Radiohead Are Happy To Serve You…..

BY: Chris Rothweiler

 

Saturday, July 14th, marked the fourth and final sold out show for Radiohead at Madison Square Garden this week. Each evening a little more unique than the previous. One never knows what oldie or rarity the band might unearth on any given night. Already in Chicago during the tour’s first stop, “Blow Out”, was performed for the first time since 2008. A real treat for those in the audience as Pablo Honey era songs outside “Creep” are rarely attempted.

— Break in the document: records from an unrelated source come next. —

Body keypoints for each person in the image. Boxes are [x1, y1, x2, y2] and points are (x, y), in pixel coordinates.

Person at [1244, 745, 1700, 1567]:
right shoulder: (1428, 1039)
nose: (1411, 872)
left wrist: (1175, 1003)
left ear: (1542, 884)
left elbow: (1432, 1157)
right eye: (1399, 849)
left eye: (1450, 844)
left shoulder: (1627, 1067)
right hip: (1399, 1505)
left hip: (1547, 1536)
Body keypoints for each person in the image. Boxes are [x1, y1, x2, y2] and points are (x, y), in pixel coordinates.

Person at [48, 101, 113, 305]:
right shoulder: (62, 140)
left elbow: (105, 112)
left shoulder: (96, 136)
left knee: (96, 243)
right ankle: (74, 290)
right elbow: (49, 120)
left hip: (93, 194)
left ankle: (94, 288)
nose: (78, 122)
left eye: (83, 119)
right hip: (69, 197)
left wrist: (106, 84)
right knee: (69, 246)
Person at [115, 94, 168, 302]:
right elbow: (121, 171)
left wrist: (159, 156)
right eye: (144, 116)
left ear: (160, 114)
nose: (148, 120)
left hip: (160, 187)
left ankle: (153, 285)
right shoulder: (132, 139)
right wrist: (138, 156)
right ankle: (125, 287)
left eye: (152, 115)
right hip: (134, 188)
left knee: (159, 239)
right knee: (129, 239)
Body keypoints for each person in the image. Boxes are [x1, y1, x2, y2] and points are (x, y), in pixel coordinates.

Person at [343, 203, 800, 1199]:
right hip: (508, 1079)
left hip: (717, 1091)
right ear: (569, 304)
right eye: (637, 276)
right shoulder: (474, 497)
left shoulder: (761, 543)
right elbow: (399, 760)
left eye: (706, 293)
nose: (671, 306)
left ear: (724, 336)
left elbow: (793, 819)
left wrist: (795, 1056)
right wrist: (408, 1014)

Could we be so lucky at MSG night 4?

 

The band came out of the gate like a slow lumbering beast, the gentle piano and keyboards of “Daydreaming” swirling and swelling to a crescendo of Thom Yorke pledging he is “Just happy to serve………you.”. Radiohead quickly flipped the script after the Neil Young tinged “Desert Island Disk” by transforming the entire arena into a giant pulsating rave party with “Ful Stop”. That is one of the many aspects I love about this band. The diversity in style and scope between one song to the next. They keep you on your toes at all times. A sensory overload.

 

Highlights from the main set included a slower version of “Kid A” with drummer Phil Selway supplying a military like backbeat, the punky “2+2 = 5” with Thom spitting out pure venom, “Videotape” with a new backing keyboard by Jonny Greenwood, the rejected James Bond theme “Spectre”, and the Romeo & Juliet inspired “Exit Music (For A Film)” featuring fantastic guitar noodling by Jonny. Following this, they performed Can infused “There There”. Each time I hear it live I become more and more convinced that this tune is one of their greatest masterpieces. The guitar solo finale by Jonny was absolutely savage, playing like his hair was on fire, and making for one of my favorite moments of any Radiohead show I have ever attended. A song like this is very, very hard to top, so naturally Radiohead one-upped it by playing “Street Spirit (Fade Out)” which is an all-timer in its own right.

 

For me the encores at a Radiohead show are like unwrapping presents on Christmas morning. What will the band give us tonight? What jaw-dropping relic from the past or unreleased ditty could the band pull from their deep catalogue? At first the band played it straight and simple with some old faithfuls like the always incredible “Idioteque”, the Ice Storm themed “House of Cards”, the sad guitar finger plucking of “Present Tense” and the rip roaring “Bodysnatchers”. However, the real gift in the first encore was the addition of “The Tourist”. It has only been played sparingly since the year 2000 but it seems the band has fallen back in love with the song, as it has popped up on several setlists since 2017.

 

Encore 2 began simply with Thom strumming his acoustic guitar and Jonny recording and playing vocal loops on his laptop, as the duo launched into the somber “Give Up The Ghost”. Next, they performed “Optimistic”, one of the finer moments from Kid A, which to me deserved placement earlier in the main setlist, as it did not quite hit the mark as an encore-type song. I’d have looked towards “My Iron Lung”, “Let Down” or “Reckoner” but that’s just me. To close out the night, you knew they would either go with “Karma Police” or “Creep”, or maybe even both like the last time I caught Radiohead at the Garden in 2016. The band elected for “Karma Police” and it quickly became the biggest singalong moment of the evening. I love that when the song finishes Thom keeps strumming and lets the arena sing the chorus as the band slowly slips off stage one by one. 

 

There have been a lot of whispers over the last few weeks that director Paul Thomas Anderson and Radiohead are secretly working on a tour documentary of this North American summer tour. I really hope that comes to fruition. It would be nice to see a spiritual successor to their previous documentary Meeting People Is Easy (1998), which showed the pain and agony of becoming one of the worlds biggest rock bands. It could serve as an important retrospective and celebration of all that Radiohead has accomplished over the last 25 years. It has truly been an extraordinary run, a run which hopefully has many more chapters to be written.